In February, Museums at Night festival organisers Culture24 announced their 'Authors for Museums at Night' programme, bringing writers into Museums at Night 2012 venues in partnership with the Reading Agency - and an exciting opportunity arose for Surgeons' Hall Museum.
For me, the author and publication that stood out on the list was writer and broadcaster Sandy Gall and his recent publication The War Against the Taliban: Why it all went wrong in Afghanistan.
After receiving the initial notification, I sent an email to campaign manager Nick Stockman, and thought 'Well, at least I've tried, but the competition for this talk will be really high!'
I received a very quick response, then Nick and I began to discuss the connections between The Royal College of Surgeons of Edinburgh, where Surgeons' Hall Museum belongs, the ethos of Museums at Night and the work of Mr Gall.

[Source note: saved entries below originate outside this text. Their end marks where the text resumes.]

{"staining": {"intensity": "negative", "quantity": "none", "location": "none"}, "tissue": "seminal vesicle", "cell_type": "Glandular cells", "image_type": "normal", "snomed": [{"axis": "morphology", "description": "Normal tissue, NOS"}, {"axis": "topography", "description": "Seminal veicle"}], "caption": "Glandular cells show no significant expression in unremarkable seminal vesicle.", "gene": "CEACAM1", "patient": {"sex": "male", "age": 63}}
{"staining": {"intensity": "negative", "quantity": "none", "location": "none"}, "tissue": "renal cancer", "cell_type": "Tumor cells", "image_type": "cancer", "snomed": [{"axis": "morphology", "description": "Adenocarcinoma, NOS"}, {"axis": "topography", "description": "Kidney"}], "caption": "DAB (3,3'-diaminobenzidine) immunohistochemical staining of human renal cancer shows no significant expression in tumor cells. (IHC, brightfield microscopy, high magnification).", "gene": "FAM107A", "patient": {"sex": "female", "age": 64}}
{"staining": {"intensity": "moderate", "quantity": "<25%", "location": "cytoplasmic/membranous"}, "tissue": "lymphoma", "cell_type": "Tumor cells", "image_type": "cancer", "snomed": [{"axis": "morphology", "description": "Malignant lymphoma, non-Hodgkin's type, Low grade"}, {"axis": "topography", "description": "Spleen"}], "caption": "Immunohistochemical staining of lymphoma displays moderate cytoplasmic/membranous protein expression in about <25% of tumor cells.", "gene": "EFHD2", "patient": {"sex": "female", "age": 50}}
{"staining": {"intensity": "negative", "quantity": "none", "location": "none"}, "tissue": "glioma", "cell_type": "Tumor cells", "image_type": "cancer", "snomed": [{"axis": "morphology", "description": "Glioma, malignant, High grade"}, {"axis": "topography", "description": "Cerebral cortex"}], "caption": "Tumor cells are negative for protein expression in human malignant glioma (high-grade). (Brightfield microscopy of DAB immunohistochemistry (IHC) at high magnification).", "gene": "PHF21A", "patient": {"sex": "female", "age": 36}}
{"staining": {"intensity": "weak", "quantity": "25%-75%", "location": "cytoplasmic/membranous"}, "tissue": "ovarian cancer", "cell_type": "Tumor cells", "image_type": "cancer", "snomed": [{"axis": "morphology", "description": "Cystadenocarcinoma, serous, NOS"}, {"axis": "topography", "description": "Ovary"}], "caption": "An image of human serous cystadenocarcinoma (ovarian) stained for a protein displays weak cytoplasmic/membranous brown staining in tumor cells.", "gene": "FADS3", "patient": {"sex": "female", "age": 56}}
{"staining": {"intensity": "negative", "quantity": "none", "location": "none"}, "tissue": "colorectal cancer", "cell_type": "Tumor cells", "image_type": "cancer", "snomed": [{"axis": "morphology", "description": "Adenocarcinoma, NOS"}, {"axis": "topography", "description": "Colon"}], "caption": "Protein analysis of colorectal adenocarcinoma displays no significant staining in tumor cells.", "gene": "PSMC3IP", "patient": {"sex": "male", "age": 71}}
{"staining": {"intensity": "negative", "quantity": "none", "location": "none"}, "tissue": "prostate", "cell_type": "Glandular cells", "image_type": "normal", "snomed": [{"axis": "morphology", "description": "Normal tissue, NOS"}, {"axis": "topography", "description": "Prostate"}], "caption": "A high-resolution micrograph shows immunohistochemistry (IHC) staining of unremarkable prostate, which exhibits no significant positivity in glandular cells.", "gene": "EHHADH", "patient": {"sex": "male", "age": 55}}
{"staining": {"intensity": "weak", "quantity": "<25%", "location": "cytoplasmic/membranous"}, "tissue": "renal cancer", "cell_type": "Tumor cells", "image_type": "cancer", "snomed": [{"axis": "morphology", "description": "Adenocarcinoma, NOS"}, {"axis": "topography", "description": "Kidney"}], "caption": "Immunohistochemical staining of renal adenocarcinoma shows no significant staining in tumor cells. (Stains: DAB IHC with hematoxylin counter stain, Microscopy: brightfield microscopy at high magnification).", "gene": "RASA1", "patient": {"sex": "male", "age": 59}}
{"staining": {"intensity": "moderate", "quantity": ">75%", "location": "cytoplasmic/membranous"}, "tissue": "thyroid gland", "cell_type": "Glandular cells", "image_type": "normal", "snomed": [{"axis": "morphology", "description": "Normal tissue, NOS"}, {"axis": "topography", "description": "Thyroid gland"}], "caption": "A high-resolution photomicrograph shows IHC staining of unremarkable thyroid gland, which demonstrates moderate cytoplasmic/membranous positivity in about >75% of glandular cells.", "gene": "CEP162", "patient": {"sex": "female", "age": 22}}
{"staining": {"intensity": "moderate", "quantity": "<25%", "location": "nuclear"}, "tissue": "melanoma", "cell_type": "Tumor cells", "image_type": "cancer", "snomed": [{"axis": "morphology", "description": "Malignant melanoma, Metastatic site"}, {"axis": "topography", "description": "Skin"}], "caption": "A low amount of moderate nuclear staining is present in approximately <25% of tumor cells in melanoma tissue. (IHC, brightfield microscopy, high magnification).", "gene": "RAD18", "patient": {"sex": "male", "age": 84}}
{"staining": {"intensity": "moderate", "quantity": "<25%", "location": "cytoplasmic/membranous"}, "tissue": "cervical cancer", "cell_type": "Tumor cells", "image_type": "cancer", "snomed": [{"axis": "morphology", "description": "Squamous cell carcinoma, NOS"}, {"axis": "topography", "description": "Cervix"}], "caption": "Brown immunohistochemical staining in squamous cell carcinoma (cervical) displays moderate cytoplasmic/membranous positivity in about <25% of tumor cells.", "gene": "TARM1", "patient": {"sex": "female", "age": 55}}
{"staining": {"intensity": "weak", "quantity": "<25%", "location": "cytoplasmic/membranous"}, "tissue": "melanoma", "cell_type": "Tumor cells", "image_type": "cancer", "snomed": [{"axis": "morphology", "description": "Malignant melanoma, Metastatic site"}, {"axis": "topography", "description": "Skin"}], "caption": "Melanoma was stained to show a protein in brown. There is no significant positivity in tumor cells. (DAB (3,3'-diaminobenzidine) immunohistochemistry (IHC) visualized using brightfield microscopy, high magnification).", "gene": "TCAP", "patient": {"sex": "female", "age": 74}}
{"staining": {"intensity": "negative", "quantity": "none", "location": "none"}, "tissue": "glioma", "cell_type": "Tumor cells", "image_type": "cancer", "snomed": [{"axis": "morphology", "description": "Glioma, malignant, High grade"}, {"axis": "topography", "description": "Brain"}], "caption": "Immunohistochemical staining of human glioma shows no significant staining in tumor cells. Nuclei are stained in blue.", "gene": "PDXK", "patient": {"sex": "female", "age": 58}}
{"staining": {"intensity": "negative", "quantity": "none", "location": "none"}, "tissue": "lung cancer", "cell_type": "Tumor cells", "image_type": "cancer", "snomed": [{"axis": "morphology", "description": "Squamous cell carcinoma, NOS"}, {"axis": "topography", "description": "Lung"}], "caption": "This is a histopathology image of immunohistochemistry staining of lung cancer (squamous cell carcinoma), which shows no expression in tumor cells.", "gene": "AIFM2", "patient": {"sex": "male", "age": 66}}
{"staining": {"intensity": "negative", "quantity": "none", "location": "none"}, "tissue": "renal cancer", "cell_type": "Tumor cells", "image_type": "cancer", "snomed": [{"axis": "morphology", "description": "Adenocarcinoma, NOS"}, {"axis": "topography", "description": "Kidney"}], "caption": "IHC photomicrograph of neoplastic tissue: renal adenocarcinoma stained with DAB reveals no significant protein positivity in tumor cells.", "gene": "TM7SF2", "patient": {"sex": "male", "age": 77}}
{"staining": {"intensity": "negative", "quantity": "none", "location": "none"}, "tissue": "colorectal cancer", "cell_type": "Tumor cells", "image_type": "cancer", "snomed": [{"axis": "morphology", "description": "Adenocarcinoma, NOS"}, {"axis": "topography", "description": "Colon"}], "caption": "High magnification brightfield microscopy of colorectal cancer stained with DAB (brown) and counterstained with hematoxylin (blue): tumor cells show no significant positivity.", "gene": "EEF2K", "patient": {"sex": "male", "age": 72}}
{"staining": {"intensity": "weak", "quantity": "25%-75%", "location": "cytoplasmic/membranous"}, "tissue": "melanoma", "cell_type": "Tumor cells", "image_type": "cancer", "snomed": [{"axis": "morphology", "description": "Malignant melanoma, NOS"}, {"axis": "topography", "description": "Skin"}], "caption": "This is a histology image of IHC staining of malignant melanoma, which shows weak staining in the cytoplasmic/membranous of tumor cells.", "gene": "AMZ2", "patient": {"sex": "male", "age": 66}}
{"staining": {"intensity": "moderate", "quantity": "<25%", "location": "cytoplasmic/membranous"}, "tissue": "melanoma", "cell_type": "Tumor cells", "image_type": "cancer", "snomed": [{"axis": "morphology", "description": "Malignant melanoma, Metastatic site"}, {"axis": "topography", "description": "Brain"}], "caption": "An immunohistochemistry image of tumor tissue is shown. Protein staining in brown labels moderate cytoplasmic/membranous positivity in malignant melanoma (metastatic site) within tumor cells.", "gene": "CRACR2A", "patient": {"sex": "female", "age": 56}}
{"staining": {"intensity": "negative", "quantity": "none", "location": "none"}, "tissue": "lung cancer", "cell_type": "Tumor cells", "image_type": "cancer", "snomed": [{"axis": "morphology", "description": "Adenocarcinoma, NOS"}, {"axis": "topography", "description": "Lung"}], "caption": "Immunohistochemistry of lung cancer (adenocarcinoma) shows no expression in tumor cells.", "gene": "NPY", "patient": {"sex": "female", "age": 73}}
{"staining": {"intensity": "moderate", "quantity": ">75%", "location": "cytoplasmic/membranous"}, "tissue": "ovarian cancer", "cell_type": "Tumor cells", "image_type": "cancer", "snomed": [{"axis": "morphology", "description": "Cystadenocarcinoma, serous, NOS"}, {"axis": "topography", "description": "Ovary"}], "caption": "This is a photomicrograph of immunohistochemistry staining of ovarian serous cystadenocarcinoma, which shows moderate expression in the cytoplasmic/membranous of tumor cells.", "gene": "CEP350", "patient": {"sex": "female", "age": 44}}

Our collections are a very good fit with Mr Gall's subject area. Besides his work in journalism, Sandy and his wife Eleanor established the charity Sandy Gall's Afghanistan Appeal, which has been treating disabled Afghans and providing support to people who have lost limbs in combat since 1986.
Our Museum houses one of the largest and most historic collections of surgical pathology in the World. A large section of the collection pertains to military surgery, with instruments and specimens from conflicts including the Napoleonic War, American Civil War and World War I.
The collections demonstrate the debilitating illnesses and tragic loss of life which continues to happen in situations of conflict and the continuing medical innovations that are needed to deal with these casualties.
Besides the links between our collections, an important factor for our selection was our demonstrable enthusiasm for engaging the public in historic and topical subjects.
I have been working on the Museum's public engagement since 2009; we now offer a diverse range of activities and in two years our visitor figures have doubled and we have built a database of loyal supporters who regularly attend our events.
Our daytime and evening events on Saturday 19th May really demonstrate our diversity! We will be starting off with 'Casualty 1852,' an afternoon of 'casualty' stage make up by Metamorface, and a unique 19th century diagnosis by our resident Victorian surgeon, Mr Alexander Barbour. This event also features 2 for 1 tickets and Museum collections, funded by Museums Galleries Scotland.
Finally, we'll have a good tidy up before Mr Gall's Lecture begins at 6pm!